The gate bias voltage is provided by trimmer potentiometer R5, which is supplied by a 5V 78L05
voltage regulator (TO92 package) IC1, not shown in this schematic fragment. The bias voltage is
supplied only during transmit (via P-channel MOSFET Q4, which is ON during transmit only).
A much more frequently seen bias arrangement has two separate trimmer potentiometers, to
adjust the bias voltage to each transistor individually. The theory behind this is that the transistor’s
Gate-Source Threshold Voltage varies from device to device, so needs to be set individually per
device.
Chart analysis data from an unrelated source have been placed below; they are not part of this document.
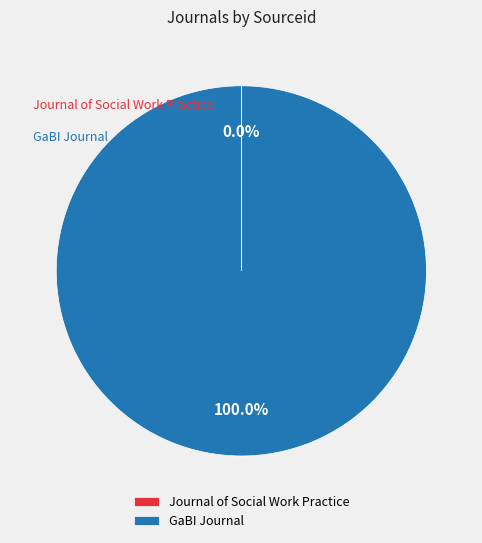

Which slice is the largest?

GaBI Journal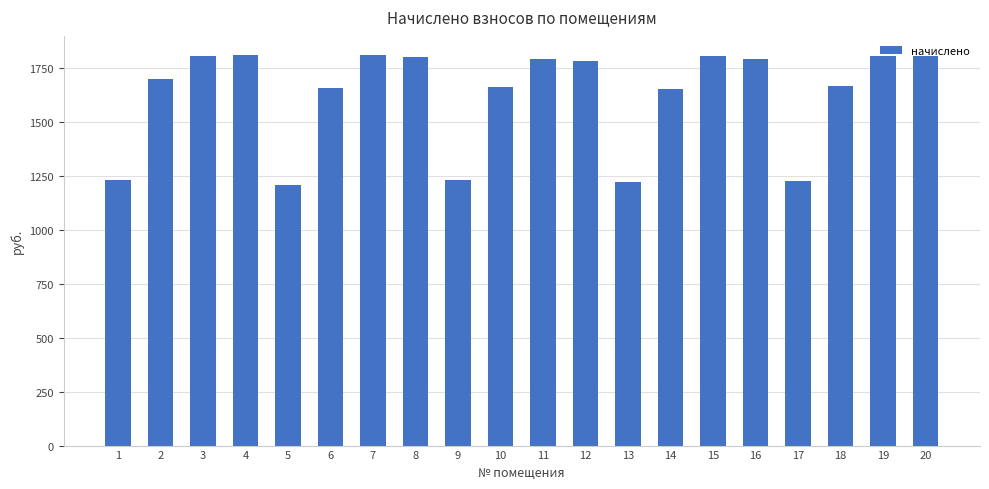

Count the number of values greater than 1782.

10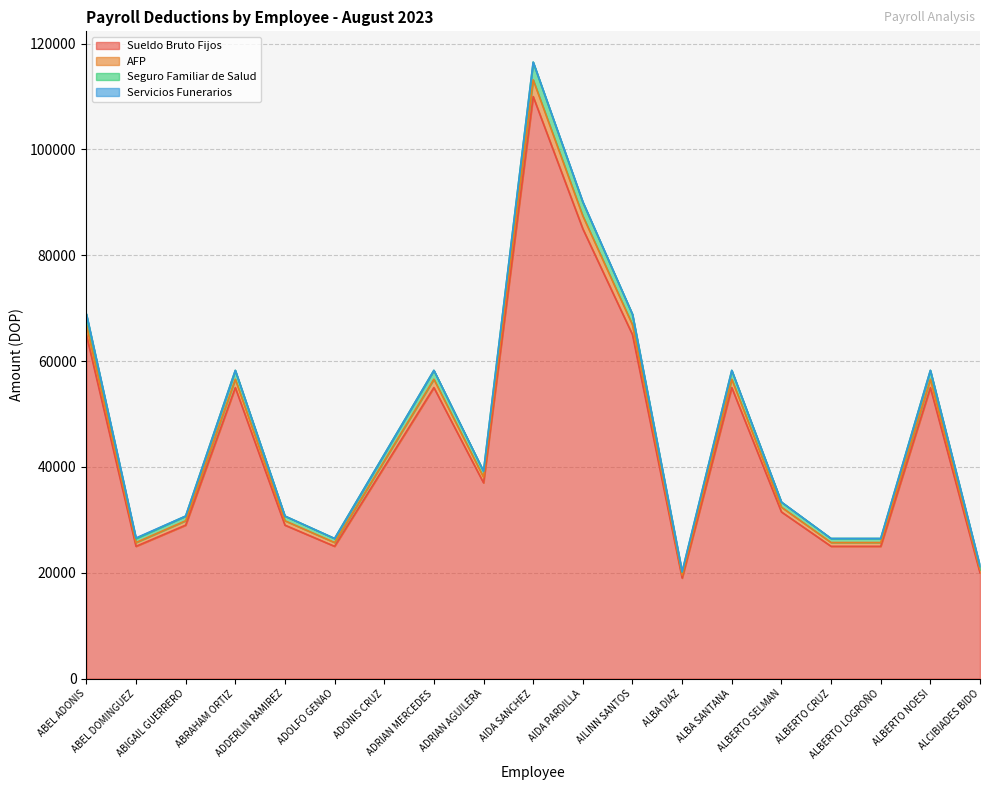

What is the label of the 14th point from the left?

ALBA SANTANA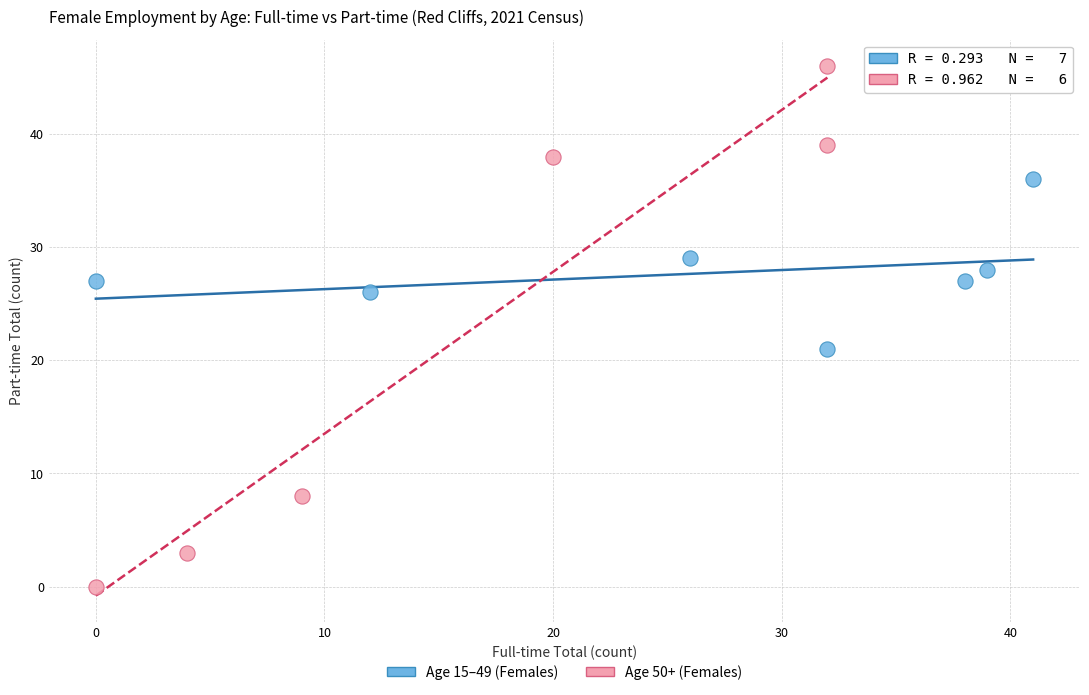

Which series has the largest Y range (max minus min)?

Age 50+ (Females)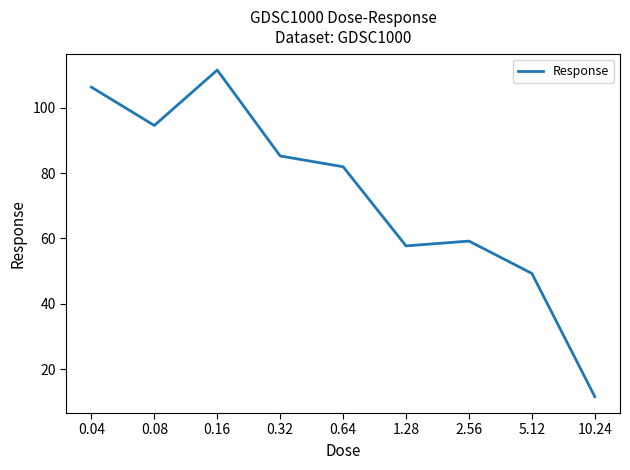

How many interior local valleys (lower than both neighbors) does the data have?

2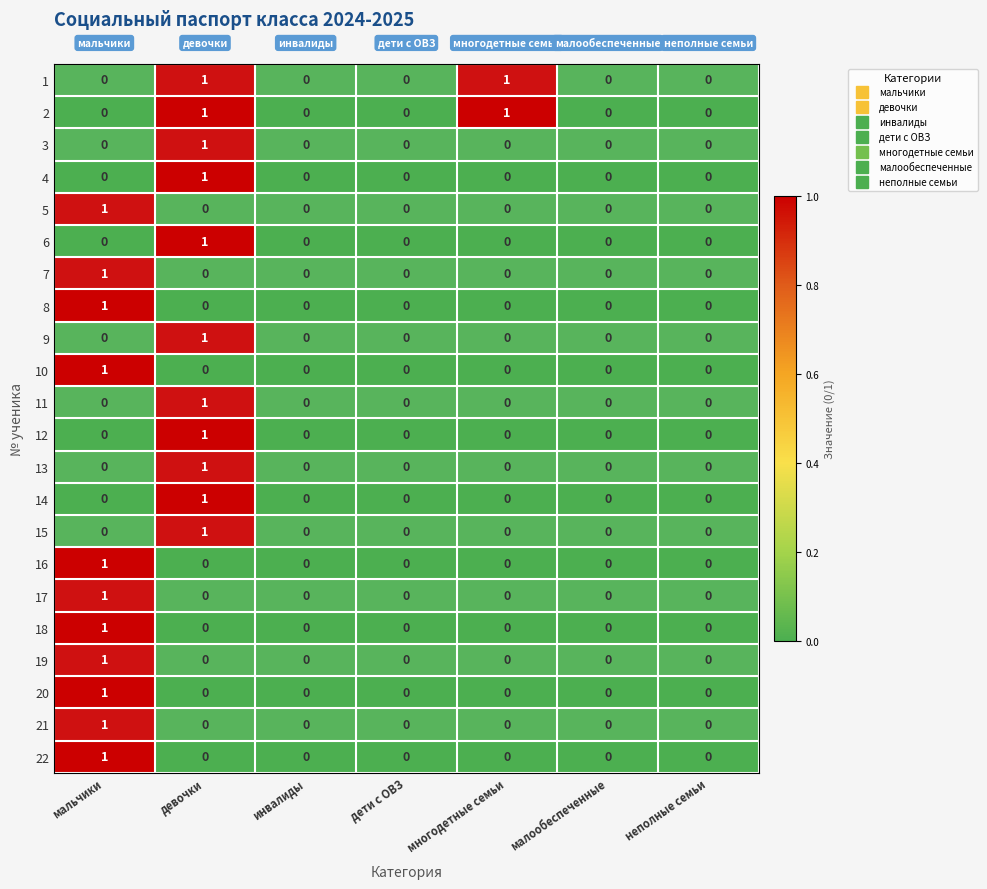

The value of 11 at мальчики is 0. True or false?

True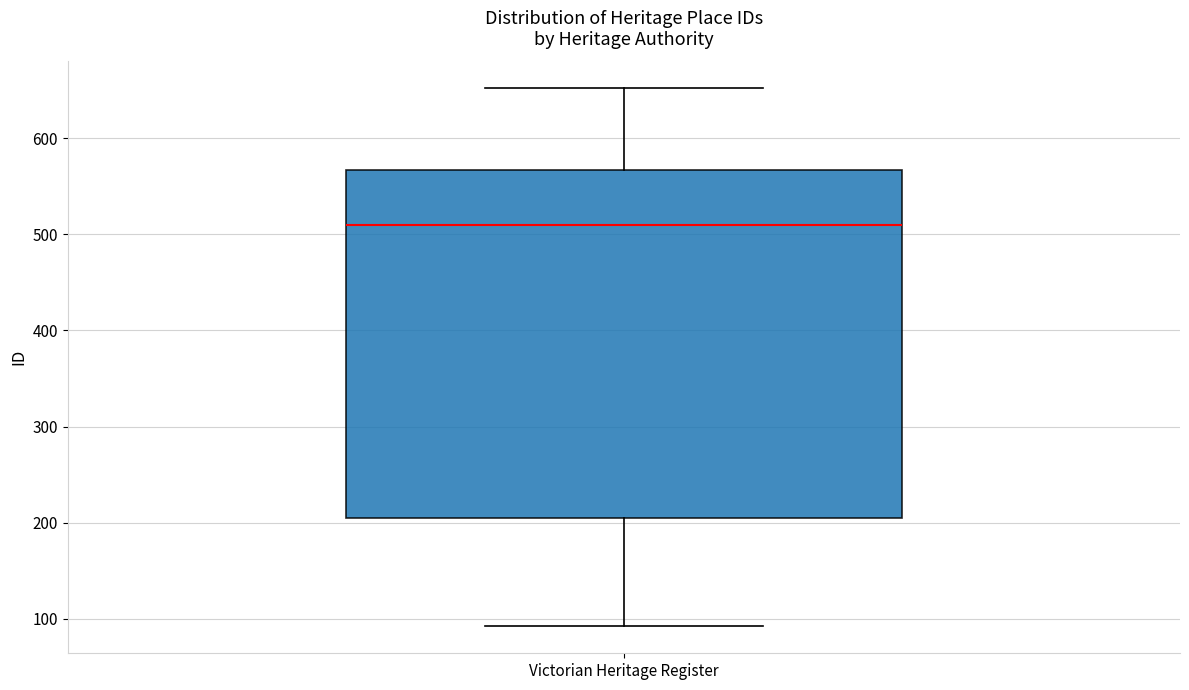

Where is the lower edge of the box for Victorian Heritage Register on the y-axis? The values are not printed on the chart, so give them approximately, as read against the axis.

210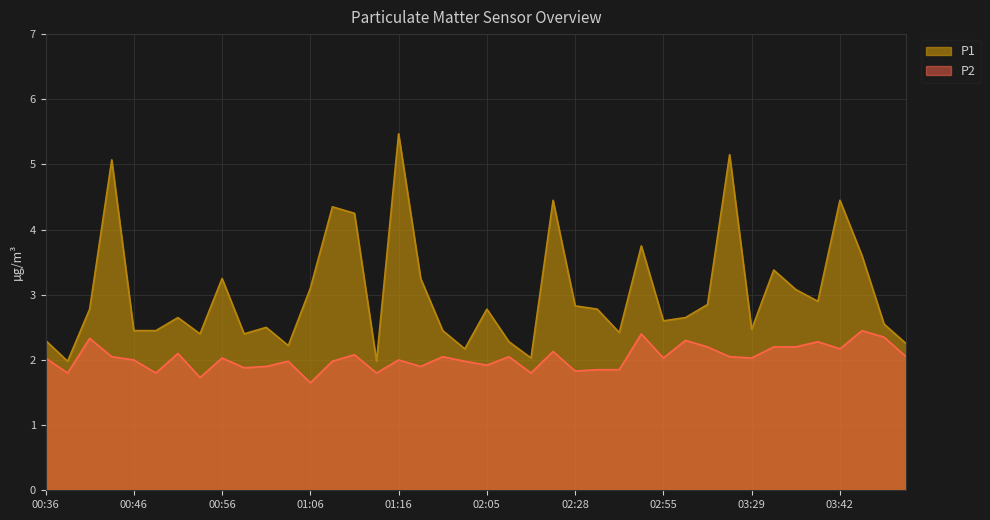

True or false: P1 and P2 intersect in this chart.

False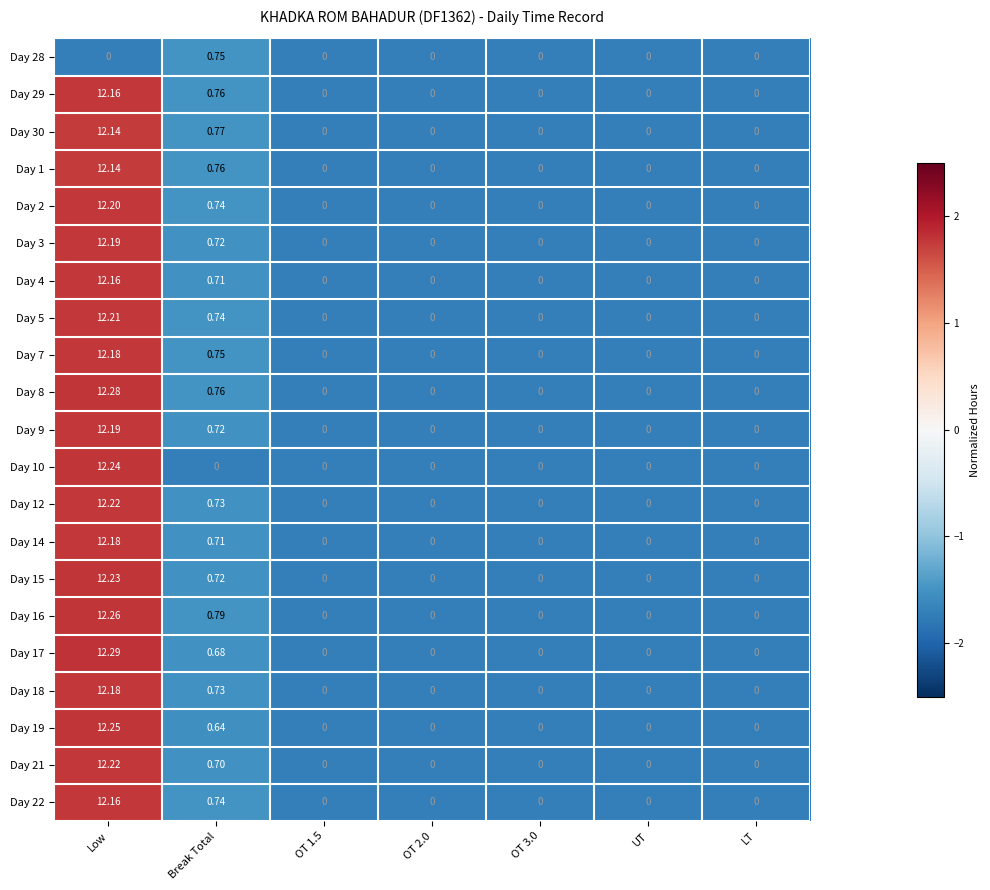

At which category is the sum across all series the highest?

Low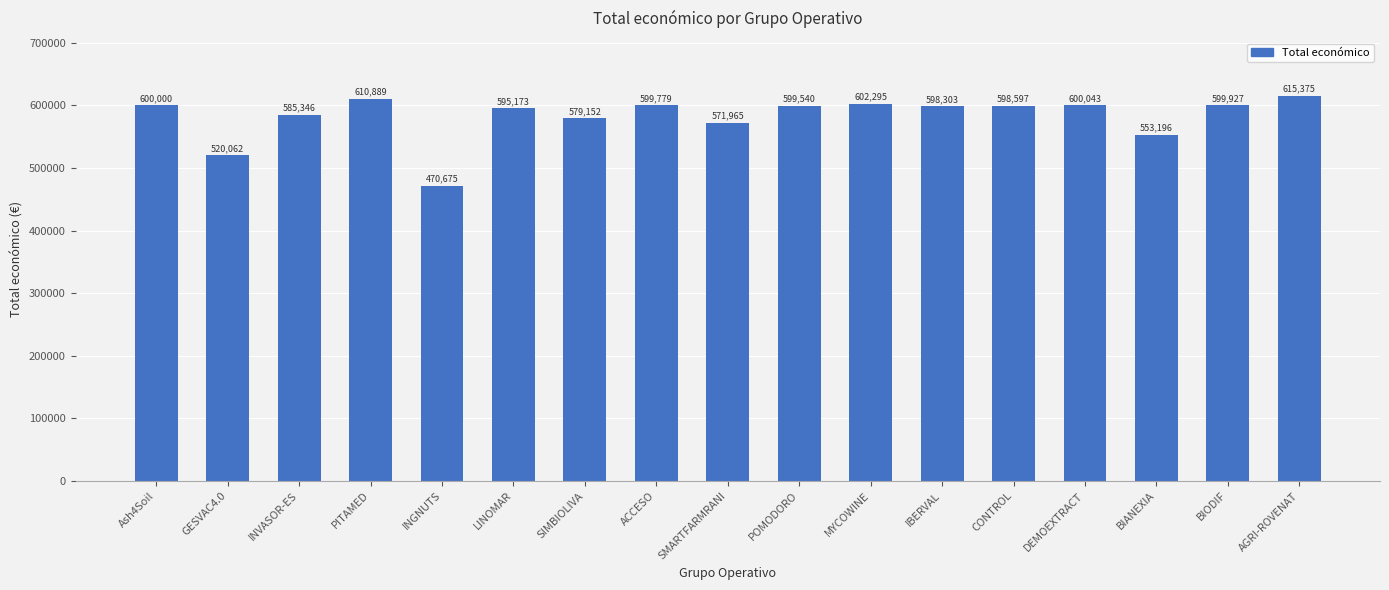

How many distinct data groups are displayed?

1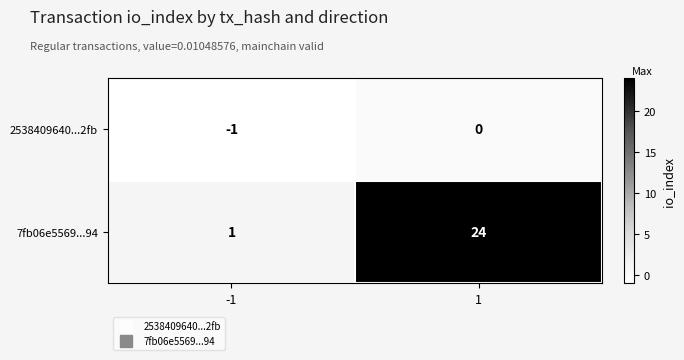

What is the total value across all series at 1?

24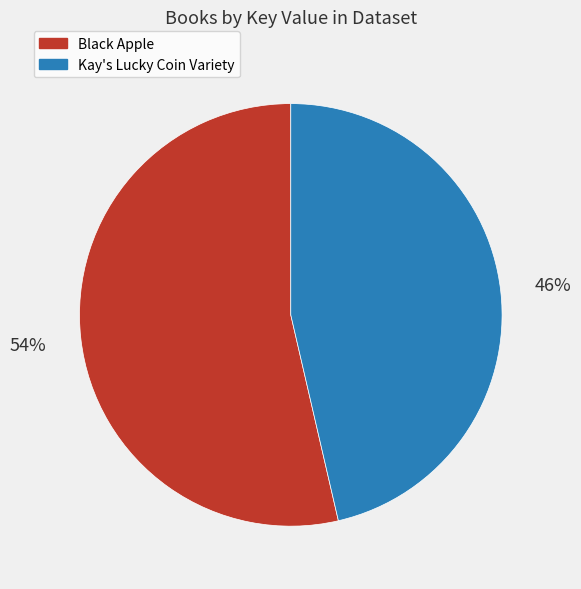

How many segments does this pie chart have?

2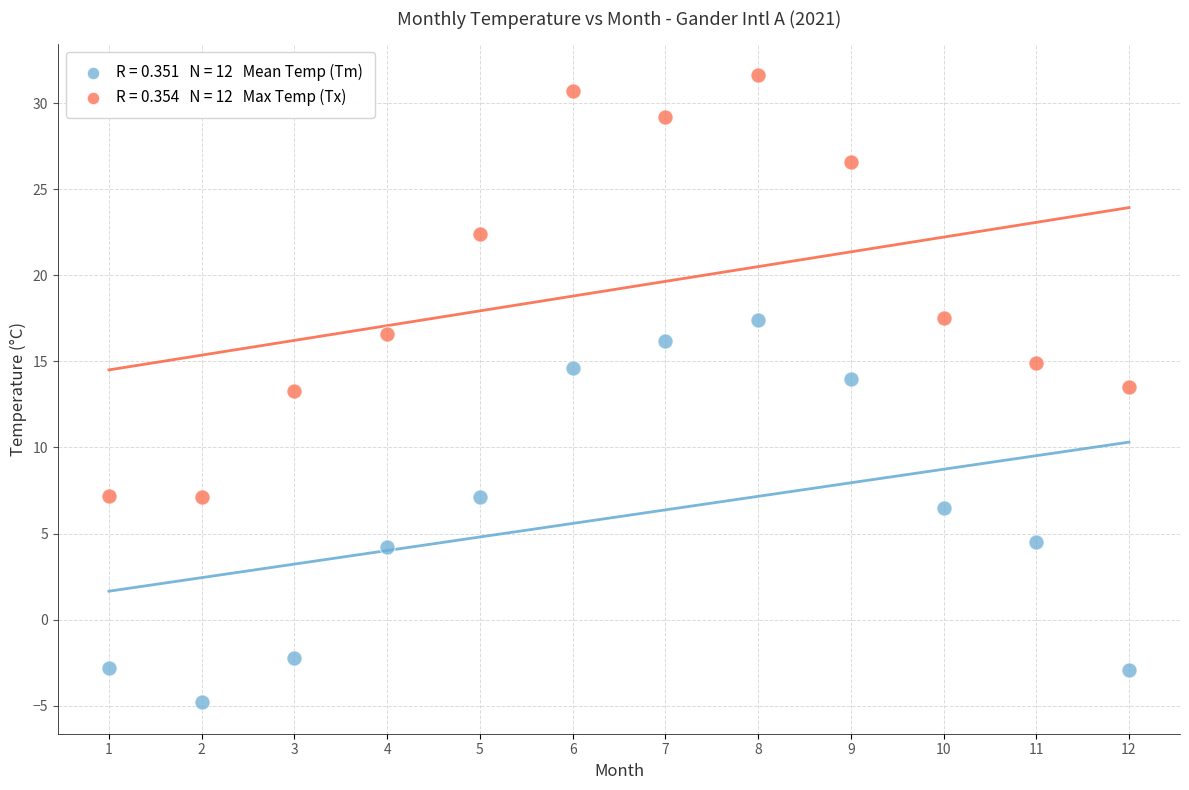

Across all data points, what is the range of Y values (max minus min)?

36.4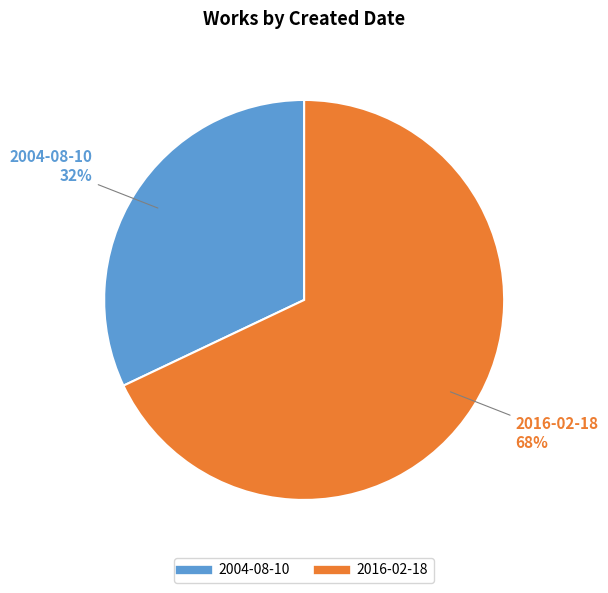

Is the sum of 2004-08-10 and 2016-02-18 greater than half?

Yes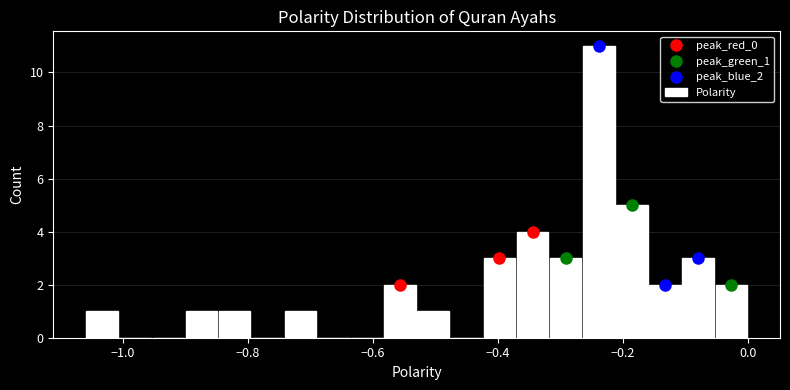

Read against the x-axis, roughly where is the centre of the tallest bar?

-0.24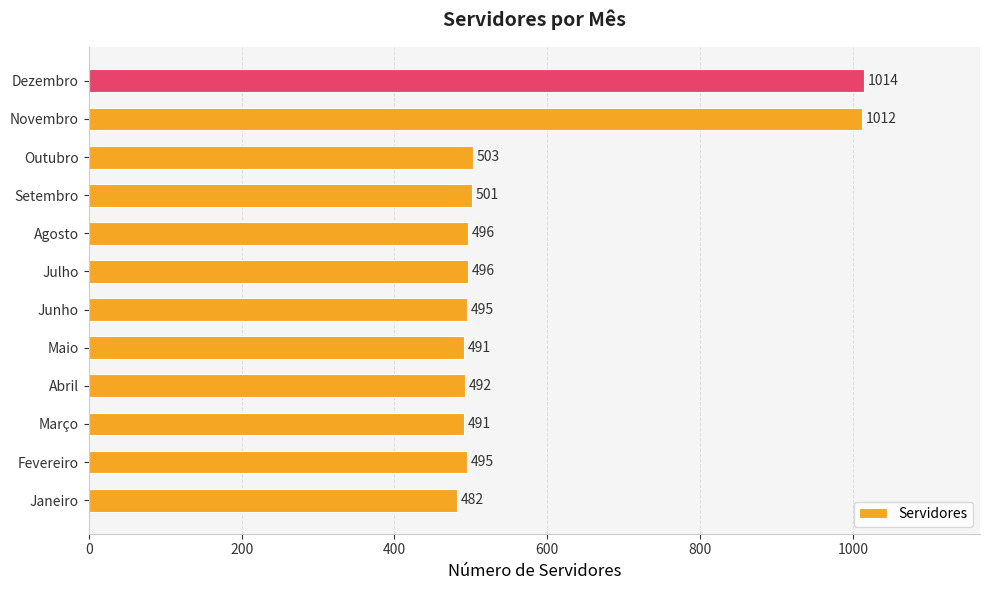

What is the sum of all values?

6968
The Vishay IRF510 datasheet for example, specifies V
GS
minimum 2.0V, maximum 4.0V.
Quite a wide range.
It is instructive to compare this schematic to the schematic of the PA section for the QRP Labs
10W Linear kit
(that amplifier is designed for 160m to 10m operation)
and discuss the differences in gate bias arrangements.
The same DC power method is used (here bifilar transformer T203) and the same output
combiner/impedance matching transformer T204.
Note the negative feedback network between the transistor drains and gates (for example, in the
case of Q207, the series inductor-resistor-capacitor consisting of L204, R216 and C209). This
helps to provide stability at all operating frequencies, improves linearity and also flattens the gain
across a wide frequency range (this amplifier is designed for 160m to 10m operation).
In the case of this 50W amplifier (refer back to the schematic), it is intended for single band
operation only, and I don’t care about linearity (it is a Class-C amplifier for CW), neither do I care
about gain flatness across the whole of HF from 2 to 30MHz. The amplifier is intended for 40, 30
or 20m operation and I just want as much power output as possible! So the feedback components
are deleted; naturally this also saves cost and board space.